Grab your high school graduation photo and then compare it to the image you see in the mirror. Does your current self look like you ate your high school self? If you’ve consistently gained weight – even if it’s just a few pounds – every year for as long as you can remember, you’re probably overweight. You may not have noticed the weight gain because it often happens slowly, but if you’re honest with yourself you may need to admit that something is wrong.

What Should You Do Now?

The first thing you need to do is take a deep breath, there is no reason to panic! Getting all worked up won’t do you any good and with all that extra weight you’re carrying, it probably isn’t good for your heart either! So, what do you do?

After taking a deep breath, ask yourself if you’re really ready to change.
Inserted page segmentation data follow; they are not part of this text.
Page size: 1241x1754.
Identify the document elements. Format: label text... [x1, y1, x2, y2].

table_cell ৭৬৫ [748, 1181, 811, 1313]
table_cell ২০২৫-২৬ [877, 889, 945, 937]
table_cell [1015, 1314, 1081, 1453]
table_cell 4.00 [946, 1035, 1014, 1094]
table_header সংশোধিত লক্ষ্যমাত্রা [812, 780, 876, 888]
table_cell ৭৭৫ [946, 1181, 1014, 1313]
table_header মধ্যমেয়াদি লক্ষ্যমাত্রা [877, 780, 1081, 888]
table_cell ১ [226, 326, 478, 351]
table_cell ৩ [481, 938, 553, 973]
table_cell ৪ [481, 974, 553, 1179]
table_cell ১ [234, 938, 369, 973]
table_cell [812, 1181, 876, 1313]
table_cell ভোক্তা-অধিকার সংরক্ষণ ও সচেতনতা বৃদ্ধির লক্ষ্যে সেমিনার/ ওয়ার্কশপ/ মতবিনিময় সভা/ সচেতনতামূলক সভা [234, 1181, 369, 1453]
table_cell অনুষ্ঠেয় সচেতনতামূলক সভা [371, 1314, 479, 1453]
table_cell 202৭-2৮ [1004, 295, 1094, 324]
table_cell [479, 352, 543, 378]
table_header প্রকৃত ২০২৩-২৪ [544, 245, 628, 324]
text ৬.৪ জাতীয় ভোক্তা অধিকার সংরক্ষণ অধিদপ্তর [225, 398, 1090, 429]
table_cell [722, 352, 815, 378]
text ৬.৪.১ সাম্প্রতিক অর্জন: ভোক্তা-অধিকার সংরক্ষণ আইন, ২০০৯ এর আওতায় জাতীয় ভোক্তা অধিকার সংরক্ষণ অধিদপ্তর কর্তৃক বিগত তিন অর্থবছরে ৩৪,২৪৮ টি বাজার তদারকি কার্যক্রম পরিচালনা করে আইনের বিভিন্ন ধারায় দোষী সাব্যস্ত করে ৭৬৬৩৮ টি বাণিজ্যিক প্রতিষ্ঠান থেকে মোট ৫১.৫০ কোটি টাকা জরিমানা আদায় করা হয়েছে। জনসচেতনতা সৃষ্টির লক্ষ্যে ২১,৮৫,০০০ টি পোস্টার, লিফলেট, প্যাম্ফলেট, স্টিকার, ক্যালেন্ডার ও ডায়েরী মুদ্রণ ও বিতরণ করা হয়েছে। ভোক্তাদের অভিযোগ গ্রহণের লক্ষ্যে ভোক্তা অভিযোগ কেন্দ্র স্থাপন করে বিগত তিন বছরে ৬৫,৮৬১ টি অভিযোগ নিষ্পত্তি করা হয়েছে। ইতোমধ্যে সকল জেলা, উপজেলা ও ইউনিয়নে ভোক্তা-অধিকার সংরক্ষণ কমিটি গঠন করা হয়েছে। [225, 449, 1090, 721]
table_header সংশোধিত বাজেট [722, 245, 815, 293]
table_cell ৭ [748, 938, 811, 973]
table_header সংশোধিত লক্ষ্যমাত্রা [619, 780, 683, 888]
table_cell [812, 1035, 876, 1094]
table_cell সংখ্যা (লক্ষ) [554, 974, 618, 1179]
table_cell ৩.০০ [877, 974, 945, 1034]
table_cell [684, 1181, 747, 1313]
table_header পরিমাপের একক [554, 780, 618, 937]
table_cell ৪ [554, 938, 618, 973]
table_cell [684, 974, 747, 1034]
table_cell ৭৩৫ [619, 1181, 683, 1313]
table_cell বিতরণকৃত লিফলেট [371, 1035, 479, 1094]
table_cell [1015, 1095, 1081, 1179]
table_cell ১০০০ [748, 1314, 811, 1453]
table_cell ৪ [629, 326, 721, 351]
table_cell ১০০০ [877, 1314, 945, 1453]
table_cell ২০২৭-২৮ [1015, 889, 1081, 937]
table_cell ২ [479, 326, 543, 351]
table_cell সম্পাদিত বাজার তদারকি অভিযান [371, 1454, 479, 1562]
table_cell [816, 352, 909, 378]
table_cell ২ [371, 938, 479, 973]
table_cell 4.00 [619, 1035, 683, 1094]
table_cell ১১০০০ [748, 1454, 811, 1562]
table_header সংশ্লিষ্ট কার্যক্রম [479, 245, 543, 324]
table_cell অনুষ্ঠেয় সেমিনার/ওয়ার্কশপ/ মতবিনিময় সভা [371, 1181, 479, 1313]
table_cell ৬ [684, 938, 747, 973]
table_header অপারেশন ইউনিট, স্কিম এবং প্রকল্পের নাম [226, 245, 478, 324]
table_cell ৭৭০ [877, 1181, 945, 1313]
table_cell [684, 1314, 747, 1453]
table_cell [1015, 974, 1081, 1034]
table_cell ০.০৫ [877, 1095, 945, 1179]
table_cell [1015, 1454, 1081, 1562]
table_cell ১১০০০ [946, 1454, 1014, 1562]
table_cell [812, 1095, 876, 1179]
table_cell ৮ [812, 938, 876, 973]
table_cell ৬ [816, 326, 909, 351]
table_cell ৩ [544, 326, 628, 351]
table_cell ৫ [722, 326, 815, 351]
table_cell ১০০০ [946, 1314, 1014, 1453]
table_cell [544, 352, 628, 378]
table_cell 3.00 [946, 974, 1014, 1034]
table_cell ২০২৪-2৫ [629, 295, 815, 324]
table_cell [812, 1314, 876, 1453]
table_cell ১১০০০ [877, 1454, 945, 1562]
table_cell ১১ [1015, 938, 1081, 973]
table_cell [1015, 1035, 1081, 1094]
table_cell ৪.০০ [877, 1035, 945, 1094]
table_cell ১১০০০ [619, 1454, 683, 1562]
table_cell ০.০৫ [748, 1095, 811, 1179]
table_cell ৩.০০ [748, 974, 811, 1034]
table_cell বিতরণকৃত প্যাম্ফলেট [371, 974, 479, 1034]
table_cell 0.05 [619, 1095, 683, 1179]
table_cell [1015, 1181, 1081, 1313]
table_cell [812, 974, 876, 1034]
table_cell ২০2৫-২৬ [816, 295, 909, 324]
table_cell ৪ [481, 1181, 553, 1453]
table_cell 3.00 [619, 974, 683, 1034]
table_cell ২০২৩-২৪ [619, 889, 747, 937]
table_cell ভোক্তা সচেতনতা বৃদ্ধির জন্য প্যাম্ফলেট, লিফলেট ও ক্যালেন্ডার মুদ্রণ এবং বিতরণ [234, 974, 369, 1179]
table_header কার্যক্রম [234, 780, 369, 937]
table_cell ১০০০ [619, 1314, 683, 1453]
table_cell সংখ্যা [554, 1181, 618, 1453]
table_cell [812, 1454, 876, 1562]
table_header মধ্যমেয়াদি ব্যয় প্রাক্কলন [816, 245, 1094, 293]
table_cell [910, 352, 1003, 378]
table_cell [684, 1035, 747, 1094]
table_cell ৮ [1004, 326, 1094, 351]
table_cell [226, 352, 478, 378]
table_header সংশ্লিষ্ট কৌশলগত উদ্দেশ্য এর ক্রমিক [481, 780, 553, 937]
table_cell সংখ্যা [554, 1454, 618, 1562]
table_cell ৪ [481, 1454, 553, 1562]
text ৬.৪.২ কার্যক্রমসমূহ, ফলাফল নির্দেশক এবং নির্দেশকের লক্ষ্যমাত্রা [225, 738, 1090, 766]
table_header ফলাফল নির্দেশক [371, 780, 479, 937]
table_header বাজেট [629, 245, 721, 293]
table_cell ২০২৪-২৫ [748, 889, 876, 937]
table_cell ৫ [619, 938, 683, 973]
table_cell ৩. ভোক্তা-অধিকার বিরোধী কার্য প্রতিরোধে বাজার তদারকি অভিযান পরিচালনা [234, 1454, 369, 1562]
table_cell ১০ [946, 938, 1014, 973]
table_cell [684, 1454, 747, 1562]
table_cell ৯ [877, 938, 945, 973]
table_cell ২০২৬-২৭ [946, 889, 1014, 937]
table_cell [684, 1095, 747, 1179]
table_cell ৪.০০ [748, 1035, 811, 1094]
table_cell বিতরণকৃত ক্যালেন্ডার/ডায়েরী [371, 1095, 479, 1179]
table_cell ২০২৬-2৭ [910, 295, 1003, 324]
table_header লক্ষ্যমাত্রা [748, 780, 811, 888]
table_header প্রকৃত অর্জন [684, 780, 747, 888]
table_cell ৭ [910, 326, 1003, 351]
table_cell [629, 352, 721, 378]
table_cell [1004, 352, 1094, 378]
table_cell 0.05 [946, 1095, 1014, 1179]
Losing weight shouldn’t be about trying to look better in the mirror – it should be a serious commitment you make to yourself for the sake of your health and longevity. If you can’t commit to making the necessary changes in your life, you’re just going to fail time and time again. Healthy and sustainable weight loss is achieved over months or years, not days or weeks.

Conclusion

Losing weight is not some insurmountable task, but it does require a certain degree of motivation and a heck of a lot of work. If you’re up to the challenge, good for you! Take the time to learn how to do it right so you don’t end up damaging your body further and so you can actually keep the weight off for good. Best of luck!